:: Available data ::

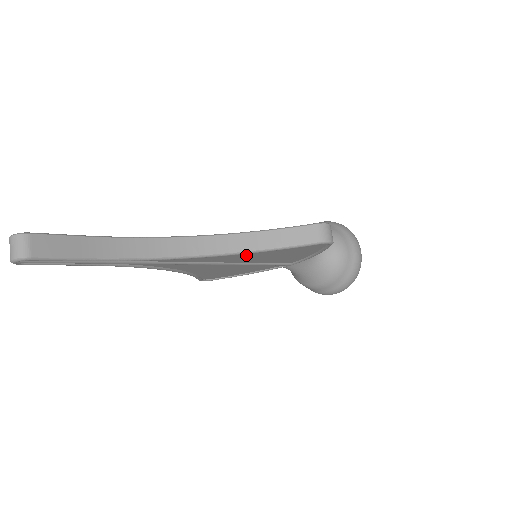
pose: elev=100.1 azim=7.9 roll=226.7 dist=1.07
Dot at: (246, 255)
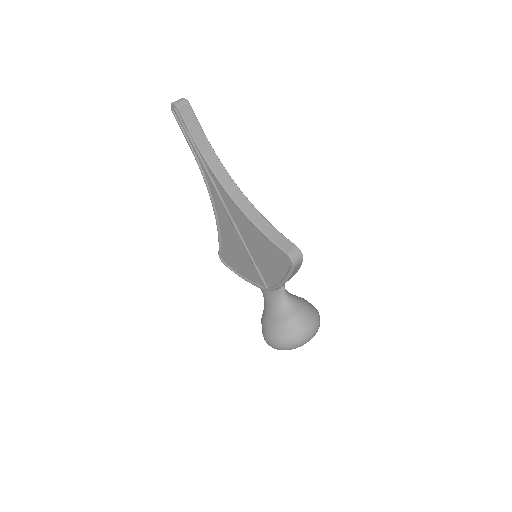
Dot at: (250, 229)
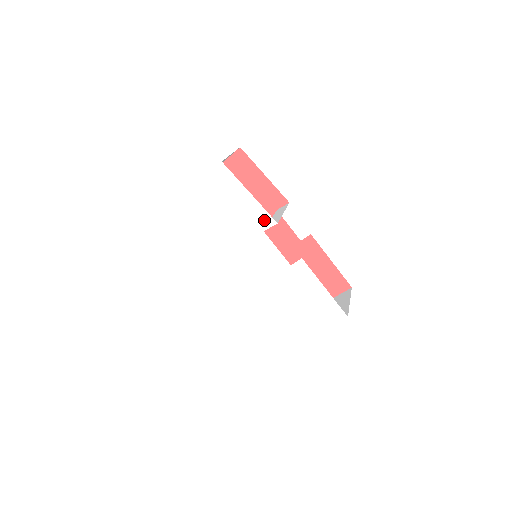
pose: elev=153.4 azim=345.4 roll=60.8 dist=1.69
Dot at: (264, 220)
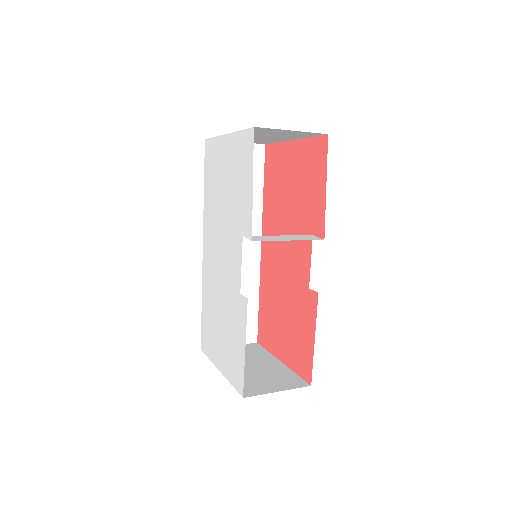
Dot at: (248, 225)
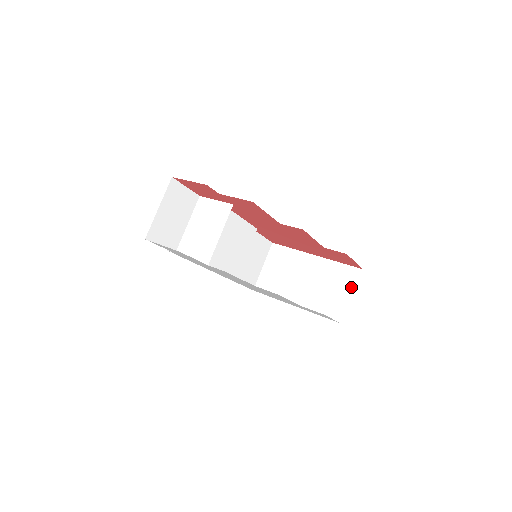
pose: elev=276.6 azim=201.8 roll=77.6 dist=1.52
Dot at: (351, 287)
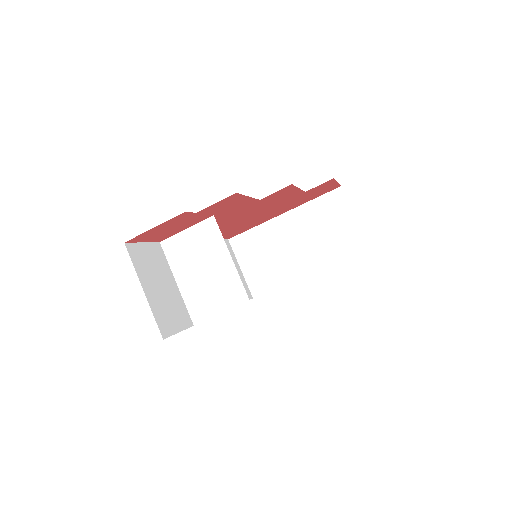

:::

Prompt
Reproduce every line of text in the entries above verbatim, leaving out the pictures.

Answer in full
pose: elev=100.1 azim=7.9 roll=226.7 dist=1.07
Dot at: (246, 255)
Dot at: (250, 229)
pose: elev=153.4 azim=345.4 roll=60.8 dist=1.69
Dot at: (264, 220)
Dot at: (248, 225)
pose: elev=276.6 azim=201.8 roll=77.6 dist=1.52
Dot at: (351, 287)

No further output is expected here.